Another benefit will be that two scanners will be placed in the county clerk’s office, so that a person coming in to get a public document won’t have to have the clerk stand in line at the treasurer’s office to run the transaction, Barela said.
“We have people who travel in from all over the place,” she said. “It’s not always convenient when we tell them they can only pay with a check or cash, because these days people don’t carry their checkbooks and not everybody has cash on them, not to the amount they need to pay their taxes. So they usually have to make another trip to the bank or ATM—that can be very frustrating when you’ve been standing in line and you get up there and that’s when you find out about it.”
Barela said that as of the previous day, 670 accounts were still delinquent. “Two years ago we did set out to put tags on each one of these mobile homes in order to notify the owners that a lien had been placed,” she explained, “and we did have more success with that than from just mailing out the notices.”
This year “because of staff issues” tags were not placed on every single mobile home with a lien, Barela said.

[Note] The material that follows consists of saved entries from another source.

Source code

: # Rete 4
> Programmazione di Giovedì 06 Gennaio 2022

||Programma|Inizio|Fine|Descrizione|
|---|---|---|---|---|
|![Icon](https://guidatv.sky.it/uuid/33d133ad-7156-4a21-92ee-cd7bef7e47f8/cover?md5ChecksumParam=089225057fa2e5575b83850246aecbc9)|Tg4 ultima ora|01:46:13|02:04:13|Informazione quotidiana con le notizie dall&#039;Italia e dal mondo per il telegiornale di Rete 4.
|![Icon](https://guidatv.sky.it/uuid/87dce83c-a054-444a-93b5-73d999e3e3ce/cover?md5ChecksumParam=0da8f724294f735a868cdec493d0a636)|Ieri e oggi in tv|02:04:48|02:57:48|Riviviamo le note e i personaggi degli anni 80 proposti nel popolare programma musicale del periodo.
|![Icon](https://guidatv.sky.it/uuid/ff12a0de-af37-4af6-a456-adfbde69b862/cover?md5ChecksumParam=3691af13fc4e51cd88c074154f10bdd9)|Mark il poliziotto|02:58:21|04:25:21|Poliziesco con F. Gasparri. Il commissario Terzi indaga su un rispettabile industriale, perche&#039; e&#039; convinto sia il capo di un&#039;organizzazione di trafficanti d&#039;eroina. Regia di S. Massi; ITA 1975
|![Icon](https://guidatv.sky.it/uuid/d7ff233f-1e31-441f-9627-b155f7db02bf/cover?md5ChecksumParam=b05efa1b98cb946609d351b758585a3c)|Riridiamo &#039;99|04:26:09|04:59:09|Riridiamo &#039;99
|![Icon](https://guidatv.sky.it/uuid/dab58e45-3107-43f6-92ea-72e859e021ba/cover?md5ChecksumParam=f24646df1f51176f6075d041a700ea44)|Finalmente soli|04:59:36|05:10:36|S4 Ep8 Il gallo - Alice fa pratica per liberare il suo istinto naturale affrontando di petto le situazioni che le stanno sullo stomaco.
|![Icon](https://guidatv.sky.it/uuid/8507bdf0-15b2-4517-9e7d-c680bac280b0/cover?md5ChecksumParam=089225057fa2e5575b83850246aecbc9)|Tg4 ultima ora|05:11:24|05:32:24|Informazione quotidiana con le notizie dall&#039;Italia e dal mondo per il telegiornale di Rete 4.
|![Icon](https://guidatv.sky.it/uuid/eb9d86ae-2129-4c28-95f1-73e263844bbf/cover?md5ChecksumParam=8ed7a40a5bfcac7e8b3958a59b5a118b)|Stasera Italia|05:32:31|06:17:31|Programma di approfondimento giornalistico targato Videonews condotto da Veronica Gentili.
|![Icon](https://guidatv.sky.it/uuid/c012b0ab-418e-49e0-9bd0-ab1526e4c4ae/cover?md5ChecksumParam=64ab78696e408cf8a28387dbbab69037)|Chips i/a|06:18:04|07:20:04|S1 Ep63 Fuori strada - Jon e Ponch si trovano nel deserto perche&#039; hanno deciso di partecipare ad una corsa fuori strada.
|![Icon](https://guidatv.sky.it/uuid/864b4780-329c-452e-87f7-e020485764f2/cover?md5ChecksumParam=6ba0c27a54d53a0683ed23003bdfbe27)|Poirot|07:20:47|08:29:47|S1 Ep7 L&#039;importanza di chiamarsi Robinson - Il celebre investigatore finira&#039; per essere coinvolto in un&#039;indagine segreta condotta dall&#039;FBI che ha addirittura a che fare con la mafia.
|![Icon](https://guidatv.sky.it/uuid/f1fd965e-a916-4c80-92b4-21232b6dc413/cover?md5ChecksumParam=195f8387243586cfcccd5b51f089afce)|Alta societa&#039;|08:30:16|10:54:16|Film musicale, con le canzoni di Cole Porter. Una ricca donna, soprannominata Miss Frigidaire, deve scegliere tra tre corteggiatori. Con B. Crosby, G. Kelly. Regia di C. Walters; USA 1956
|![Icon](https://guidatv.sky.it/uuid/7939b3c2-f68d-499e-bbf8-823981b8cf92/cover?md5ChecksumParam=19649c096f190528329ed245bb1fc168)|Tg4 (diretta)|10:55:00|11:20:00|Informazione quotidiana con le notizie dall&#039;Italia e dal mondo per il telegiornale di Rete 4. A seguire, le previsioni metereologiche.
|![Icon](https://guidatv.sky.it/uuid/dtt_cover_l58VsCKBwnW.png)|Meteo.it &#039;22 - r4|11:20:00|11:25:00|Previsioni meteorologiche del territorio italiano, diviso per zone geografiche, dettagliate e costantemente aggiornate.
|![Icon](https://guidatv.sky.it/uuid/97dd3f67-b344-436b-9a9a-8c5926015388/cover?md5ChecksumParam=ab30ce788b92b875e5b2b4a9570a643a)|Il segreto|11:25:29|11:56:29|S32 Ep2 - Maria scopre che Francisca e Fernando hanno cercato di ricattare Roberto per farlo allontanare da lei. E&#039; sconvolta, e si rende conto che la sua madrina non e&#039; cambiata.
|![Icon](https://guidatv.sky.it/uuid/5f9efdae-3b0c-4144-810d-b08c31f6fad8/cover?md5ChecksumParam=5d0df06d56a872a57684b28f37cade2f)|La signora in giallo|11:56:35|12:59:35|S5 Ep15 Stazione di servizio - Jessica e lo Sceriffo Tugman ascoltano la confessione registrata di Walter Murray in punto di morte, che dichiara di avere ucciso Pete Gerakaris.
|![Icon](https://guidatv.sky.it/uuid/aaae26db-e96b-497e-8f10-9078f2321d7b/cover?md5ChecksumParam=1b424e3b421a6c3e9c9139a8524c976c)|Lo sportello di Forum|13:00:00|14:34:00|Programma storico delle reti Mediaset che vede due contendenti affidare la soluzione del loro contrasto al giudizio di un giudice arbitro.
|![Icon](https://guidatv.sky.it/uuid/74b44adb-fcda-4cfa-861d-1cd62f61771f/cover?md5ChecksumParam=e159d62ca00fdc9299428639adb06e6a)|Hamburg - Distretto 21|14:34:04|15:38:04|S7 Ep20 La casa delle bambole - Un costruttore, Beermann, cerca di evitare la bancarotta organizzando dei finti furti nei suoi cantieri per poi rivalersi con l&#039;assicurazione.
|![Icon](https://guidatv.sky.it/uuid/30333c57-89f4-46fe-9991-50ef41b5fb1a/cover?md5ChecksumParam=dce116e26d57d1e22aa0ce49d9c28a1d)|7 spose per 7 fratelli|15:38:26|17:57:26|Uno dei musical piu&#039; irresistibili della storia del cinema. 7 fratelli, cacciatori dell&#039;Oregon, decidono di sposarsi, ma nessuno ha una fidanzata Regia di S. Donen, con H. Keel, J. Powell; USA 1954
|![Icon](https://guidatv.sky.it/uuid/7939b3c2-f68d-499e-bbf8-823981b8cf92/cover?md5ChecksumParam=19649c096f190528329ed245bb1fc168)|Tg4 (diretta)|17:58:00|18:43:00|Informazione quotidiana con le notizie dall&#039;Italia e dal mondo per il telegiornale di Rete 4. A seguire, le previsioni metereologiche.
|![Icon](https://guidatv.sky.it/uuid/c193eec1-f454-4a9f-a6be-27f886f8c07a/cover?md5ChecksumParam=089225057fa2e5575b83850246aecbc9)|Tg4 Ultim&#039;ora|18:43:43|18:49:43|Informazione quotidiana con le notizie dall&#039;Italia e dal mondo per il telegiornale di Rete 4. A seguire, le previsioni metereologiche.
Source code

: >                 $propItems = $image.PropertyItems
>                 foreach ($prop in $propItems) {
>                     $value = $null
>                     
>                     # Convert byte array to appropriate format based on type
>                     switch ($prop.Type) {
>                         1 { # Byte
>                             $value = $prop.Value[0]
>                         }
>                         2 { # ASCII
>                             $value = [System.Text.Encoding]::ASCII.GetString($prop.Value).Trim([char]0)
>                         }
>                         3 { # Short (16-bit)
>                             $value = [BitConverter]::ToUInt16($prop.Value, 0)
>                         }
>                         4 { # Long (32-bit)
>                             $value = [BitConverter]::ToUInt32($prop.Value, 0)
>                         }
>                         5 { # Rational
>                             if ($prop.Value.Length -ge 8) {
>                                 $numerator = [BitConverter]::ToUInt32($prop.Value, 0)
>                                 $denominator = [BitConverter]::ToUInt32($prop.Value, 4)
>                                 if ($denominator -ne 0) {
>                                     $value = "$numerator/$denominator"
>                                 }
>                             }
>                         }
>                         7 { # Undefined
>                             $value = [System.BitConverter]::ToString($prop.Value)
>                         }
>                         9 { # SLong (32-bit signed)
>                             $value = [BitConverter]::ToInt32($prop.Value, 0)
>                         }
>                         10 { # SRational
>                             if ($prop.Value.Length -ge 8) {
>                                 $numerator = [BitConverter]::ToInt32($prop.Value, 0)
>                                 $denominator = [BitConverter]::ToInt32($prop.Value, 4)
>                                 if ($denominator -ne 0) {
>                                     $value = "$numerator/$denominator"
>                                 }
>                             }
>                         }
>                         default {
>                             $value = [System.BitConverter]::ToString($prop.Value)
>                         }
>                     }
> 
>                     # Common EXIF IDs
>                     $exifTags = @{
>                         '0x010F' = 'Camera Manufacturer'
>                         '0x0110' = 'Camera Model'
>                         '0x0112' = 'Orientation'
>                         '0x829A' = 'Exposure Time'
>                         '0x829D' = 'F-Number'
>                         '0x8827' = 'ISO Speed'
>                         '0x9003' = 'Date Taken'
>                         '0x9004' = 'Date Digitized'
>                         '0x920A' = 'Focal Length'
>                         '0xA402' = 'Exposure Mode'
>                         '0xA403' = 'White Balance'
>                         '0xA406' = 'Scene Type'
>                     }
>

After a question by Commissioner Julia DuCharme, Barela explained that liens are set against a property “once they are delinquent for one year.” A fee of $25 to the treasurer’s office is also levied, along with penalties and interest. To clear the lien the landowner has to pay all of that, then the lien is removed, she explained.
Barela also reported to the commission that she reorganized her office, giving raises to the workers, without adding to the budget. Three years ago, she said, a vacancy in the office was “underfilled” by the previous treasurer with an entry level position. That was done as a money-saving measure.
“All the responsibility for that position fell onto the rest of the staff with no compensation at all,” Barela said. “After I reviewed the budget with [comptroller] Tracy [Sedillo] and after talking with [deputy county manager] Annette [Ortiz] I was told that if I could make it work in my budget without having to come to the commission to ask for an increase that I could compensate them.”
The county also voted to cancel its insurance plan for employees through the state, and to enter a contract with an insurance broker and new insurance company. “We had two really good responses from United and Presbyterian,” said County Manager Joy Ansley. She said the plans were comparable but the “numbers are a little different.”
Because Presbyterian Medical Services are in the county already with facilities, the Presbyterian was recommended by the broker and accepted by the commission.
The move will mean a savings of $77,000 a year, Ansley said, which she hopes the county will use to pay a larger percentage of the cost of that insurance for employees. Currently the county pays for 70 percent. “We might be able to bump that up to 80 or even 85 percent,” she said.
“If we can help with more percentage, sometimes that’s more beneficial than an across-the-board wage increase,” said Commissioner LeRoy Candelaria. “That’s one of the highest costs as an employee is to pay our insurance. If we can help them by making this savings, I think that’s well worth it.”
The previous plan cost the county $65,450 a month; the new plan includes a monthly fee to the broker of $2,500 a month and still comes in at “about $61,000 a month,” Ansley said.